→ **ACTIVITY**
Across the entries below, how many lines contain the string "evenodd"? Only the number is wanted.

→ **RECORDS SHOWN**

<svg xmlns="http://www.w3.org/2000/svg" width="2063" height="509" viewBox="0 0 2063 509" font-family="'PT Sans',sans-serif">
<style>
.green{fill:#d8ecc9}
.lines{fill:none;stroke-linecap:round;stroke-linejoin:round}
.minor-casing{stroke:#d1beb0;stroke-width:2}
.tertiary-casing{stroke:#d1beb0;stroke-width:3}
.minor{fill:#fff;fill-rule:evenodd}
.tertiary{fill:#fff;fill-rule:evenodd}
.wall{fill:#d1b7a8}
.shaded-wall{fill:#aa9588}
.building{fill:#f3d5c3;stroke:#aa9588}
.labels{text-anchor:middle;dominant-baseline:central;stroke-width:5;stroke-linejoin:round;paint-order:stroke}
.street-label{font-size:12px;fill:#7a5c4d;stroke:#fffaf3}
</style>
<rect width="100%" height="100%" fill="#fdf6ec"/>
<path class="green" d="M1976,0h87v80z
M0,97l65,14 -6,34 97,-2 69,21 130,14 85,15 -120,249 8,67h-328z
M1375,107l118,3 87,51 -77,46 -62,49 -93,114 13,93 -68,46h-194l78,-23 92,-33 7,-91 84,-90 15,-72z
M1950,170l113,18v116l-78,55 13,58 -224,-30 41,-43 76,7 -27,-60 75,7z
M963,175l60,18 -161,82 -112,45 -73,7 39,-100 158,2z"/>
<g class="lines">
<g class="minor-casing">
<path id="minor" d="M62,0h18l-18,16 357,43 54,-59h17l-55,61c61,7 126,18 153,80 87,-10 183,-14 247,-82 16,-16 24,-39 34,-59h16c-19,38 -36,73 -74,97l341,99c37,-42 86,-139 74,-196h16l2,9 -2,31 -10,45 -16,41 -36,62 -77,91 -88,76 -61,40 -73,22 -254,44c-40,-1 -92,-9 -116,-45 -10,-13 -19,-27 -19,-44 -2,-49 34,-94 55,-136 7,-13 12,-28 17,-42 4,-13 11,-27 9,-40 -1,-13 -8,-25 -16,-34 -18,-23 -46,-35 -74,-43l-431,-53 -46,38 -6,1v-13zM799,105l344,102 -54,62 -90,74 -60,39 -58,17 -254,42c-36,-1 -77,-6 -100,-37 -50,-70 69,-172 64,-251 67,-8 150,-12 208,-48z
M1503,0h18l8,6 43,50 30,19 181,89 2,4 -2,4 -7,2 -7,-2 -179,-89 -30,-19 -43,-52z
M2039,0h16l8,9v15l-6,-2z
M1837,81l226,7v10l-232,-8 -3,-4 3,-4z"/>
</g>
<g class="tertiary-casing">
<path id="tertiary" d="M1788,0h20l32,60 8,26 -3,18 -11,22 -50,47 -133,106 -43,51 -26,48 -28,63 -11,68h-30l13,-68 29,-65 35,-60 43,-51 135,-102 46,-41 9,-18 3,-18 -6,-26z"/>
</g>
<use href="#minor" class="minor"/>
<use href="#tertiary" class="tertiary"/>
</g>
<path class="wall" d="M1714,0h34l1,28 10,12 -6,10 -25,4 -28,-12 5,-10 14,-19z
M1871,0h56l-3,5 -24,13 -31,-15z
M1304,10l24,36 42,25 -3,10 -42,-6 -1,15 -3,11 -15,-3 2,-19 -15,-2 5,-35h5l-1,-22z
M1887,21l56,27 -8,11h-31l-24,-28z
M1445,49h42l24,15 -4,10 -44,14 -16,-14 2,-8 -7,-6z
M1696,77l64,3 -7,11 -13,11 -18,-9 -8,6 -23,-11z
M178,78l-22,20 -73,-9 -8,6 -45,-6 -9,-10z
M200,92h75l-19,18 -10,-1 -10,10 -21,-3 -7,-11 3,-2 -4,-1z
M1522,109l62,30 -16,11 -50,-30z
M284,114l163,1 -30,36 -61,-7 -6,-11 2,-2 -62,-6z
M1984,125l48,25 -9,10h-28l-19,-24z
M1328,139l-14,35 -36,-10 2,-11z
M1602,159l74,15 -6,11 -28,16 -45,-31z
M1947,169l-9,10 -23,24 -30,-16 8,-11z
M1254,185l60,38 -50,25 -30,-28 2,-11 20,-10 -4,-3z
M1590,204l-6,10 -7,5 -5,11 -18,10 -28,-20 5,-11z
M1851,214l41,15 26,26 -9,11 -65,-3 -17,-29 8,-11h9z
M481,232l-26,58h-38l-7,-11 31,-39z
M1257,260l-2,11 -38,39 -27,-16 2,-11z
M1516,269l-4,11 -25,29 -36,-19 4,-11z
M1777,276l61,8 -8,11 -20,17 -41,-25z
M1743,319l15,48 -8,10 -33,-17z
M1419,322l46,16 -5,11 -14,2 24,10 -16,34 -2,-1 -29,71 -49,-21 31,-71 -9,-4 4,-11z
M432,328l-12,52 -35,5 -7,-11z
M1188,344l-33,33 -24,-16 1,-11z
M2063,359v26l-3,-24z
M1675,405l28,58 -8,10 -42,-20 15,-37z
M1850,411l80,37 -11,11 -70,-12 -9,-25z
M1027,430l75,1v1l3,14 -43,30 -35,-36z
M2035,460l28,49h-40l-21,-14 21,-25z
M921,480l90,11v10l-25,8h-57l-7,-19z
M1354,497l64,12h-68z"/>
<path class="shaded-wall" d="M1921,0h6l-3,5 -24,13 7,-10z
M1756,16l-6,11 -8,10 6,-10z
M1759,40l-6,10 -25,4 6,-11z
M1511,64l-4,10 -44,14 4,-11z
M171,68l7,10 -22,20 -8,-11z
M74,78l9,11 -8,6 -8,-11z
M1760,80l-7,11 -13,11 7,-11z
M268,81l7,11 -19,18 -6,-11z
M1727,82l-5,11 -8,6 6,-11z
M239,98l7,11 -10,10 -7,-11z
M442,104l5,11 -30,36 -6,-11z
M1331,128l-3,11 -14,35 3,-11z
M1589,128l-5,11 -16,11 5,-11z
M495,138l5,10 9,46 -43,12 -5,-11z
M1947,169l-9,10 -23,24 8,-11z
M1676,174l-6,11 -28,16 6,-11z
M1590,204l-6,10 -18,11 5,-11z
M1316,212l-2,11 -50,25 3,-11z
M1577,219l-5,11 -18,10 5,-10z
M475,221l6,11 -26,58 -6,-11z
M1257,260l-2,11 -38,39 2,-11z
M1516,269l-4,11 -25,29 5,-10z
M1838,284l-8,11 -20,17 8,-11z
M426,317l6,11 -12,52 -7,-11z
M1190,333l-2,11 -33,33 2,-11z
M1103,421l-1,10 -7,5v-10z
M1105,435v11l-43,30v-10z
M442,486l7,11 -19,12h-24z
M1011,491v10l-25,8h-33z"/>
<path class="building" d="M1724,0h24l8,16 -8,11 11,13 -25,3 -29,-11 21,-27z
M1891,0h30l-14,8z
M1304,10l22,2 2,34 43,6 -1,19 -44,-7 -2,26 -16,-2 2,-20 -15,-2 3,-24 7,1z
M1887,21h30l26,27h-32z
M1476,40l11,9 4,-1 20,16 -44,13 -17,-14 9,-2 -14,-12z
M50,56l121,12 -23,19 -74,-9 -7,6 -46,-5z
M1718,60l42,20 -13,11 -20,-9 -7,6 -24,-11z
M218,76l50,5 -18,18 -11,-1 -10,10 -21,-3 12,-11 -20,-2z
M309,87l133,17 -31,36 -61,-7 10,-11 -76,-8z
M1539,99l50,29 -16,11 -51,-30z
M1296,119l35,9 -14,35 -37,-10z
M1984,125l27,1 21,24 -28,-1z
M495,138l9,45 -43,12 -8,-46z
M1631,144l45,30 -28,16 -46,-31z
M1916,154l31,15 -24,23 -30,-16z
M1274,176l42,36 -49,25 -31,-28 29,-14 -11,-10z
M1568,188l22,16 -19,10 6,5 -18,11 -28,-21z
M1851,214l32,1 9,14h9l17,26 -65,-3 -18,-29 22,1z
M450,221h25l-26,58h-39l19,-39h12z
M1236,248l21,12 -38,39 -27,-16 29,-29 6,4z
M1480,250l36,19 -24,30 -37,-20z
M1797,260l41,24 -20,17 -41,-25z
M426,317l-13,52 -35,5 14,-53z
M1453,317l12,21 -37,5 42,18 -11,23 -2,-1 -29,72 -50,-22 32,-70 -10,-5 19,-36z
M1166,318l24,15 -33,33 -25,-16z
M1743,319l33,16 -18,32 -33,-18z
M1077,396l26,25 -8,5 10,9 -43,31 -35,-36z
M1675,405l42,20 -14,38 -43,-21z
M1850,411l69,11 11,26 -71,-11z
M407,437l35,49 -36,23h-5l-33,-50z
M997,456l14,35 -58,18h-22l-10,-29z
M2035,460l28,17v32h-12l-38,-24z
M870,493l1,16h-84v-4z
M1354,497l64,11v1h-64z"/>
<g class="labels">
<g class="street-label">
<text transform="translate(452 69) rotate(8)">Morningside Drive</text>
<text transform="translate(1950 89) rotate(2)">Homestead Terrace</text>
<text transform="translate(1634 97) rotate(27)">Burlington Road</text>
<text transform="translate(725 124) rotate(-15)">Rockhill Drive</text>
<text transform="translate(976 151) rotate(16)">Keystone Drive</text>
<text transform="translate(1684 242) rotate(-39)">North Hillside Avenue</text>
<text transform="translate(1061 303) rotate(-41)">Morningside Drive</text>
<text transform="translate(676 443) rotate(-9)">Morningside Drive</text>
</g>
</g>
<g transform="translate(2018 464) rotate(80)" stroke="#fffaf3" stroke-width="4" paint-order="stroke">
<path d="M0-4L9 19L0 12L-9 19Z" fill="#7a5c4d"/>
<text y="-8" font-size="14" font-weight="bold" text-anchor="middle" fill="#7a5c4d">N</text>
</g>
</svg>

→ **THE COMPLETED TASK**
2